India's industrial production (base year 2011-12=100) moderated sharply to mere 0.5% in November 2018, compared with 8.4% growth recorded in October 2018. The industrial production growth for October 2018 has been revised upwards from 8.1% increase reported provisionally. The data released after market hours on Friday, 11 January 2019.

 

The output of manufacturing sector declined 0.4%, while the electricity generation growth moderated to 5.1%% in November 2018. Further, the mining output growth also eased to 2.7% in November 2018.

Overseas, Asian shares were trading lower as investors kept a wary eye on looming Chinese trade data on increasing signs a slowdown in the world's second-biggest economy is dragging on global growth.

Wall Street dipped slightly on Friday, breaking a five-session rally, as energy shares declined and investors looked ahead to earnings season. The Dow Jones Industrial Average ended down 0.02% at 23,995.95 points, while the Nasdaq Composite dropped 0.21% to 6,971.48. The S&P 500 ended down 0.01% at 2,596.26.

Back home,key equity indices reversed early gains and ended lower for second straight session on Friday, led by weakness in TCS, Reliance Industries and Larsen & Toubro. A firmness in ITC supported the indices at lower levels. The Sensex fell 96.66 points or 0.27% to settle at 36,009.84, its lowest closing level since 8 January 2019. The Nifty 50 index fell 26.65 points or 0.25% to settle at 10,794.95, its lowest closing level since 7 January 2019.

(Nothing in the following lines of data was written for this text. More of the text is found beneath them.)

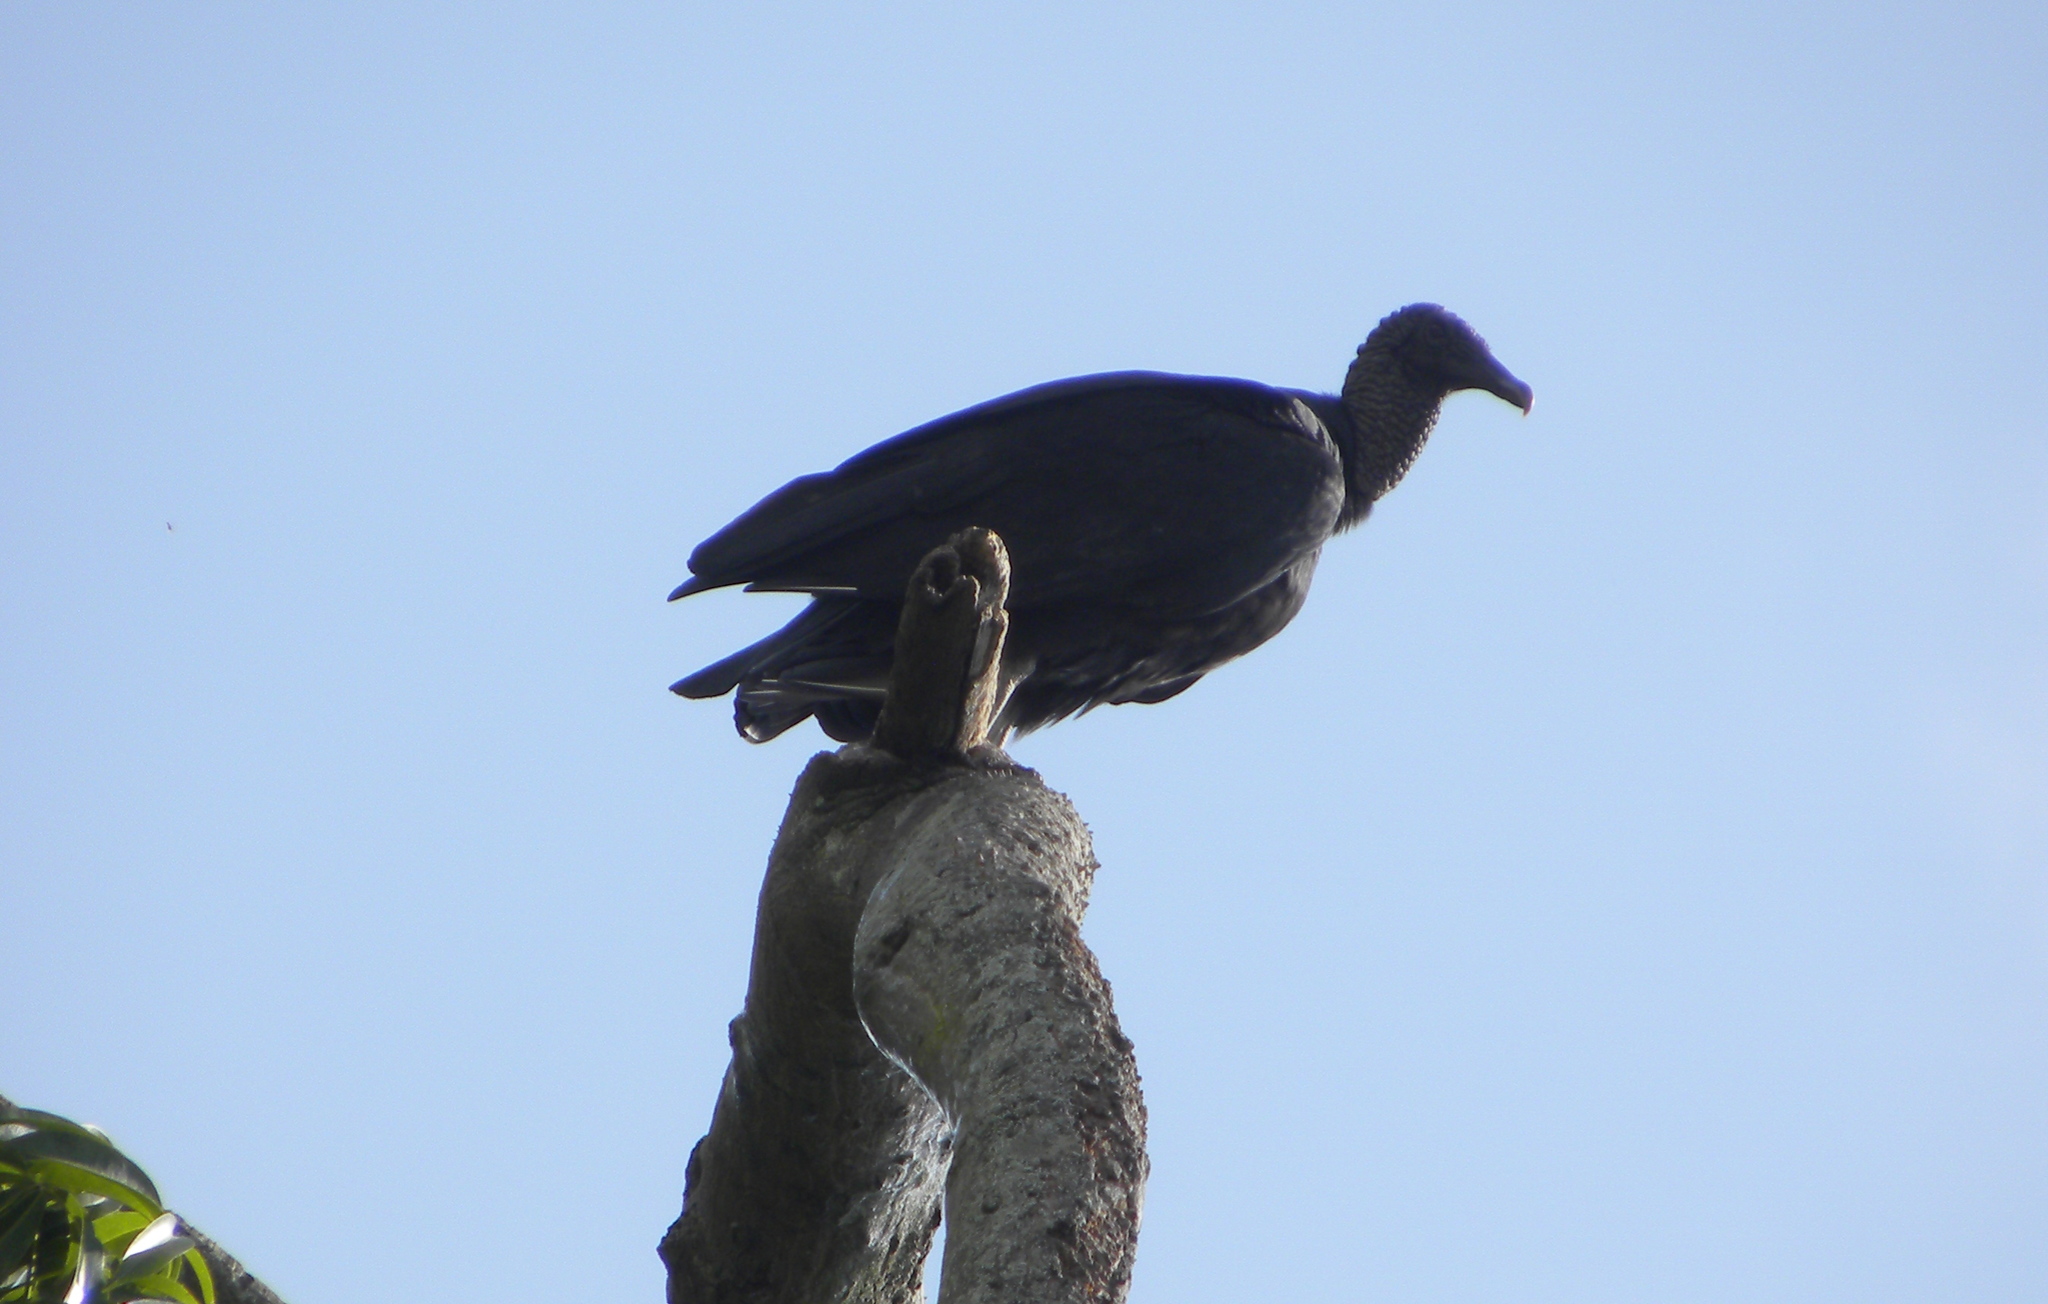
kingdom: Animalia
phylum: Chordata
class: Aves
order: Accipitriformes
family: Cathartidae
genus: Coragyps
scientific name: Coragyps atratus
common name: Black vulture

The trading activity on that day showed that the foreign portfolio investors (FPIs) sold shares worth a net Rs 687.20 crore on Friday, 11 January 2019, as per provisional data released by the stock exchanges. Domestic institutional investors (DIIs) bought shares worth a net Rs 123.17 crore on Friday, 11 January 2019, as per provisional data.

Among stocks, shares of Infosys will be in focus after Q3 results. On a consolidated basis, Infosys' net profit fell 12.17% to Rs 3610 crore on 3.84% increase in revenues to Rs 21400 crore in Q3 December 2018 over Q2 September 2018. Operating profit was reported at Rs 4830 crore, a growth of 11.8% year-on-year and a decline of 1.3% quarter-on-quarter.

The company revised its FY2019 revenue guidance in constant currency upward to 8.5%-9.0%. It retained operating margin guidance at 22%-24%. The result was announced after market hours on Friday, 11 January 2019.

The company's board approved buyback of equity shares, from the open market route through the Indian stock exchanges, amounting to Rs 8260 crore (maximum buyback size) at a price not exceeding Rs 800 per share (maximum buyback price), subject to shareholders' approval by way of postal ballot. Further, the board also approved a special dividend of Rs 4 per share.

NTPC said it has decided to raise Rs 4,000 crore through private placement of secured non-convertible bonds in the nature of debentures at a coupon of 8.30% per annum with a door to door maturity of 10 years, on 15 January 2019. The proceeds will be utilized to finance capital expenditure/refinancing the debt requirement in on-going projects and other general corporate requirements. The bonds are proposed to be listed on both NSE & BSE. Security for these bonds will be duly created as per the requirements of and within the period of time prescribed under, the Companies Act and rules specified therein. The announcement was made after market hours on Friday, 11 January 2019.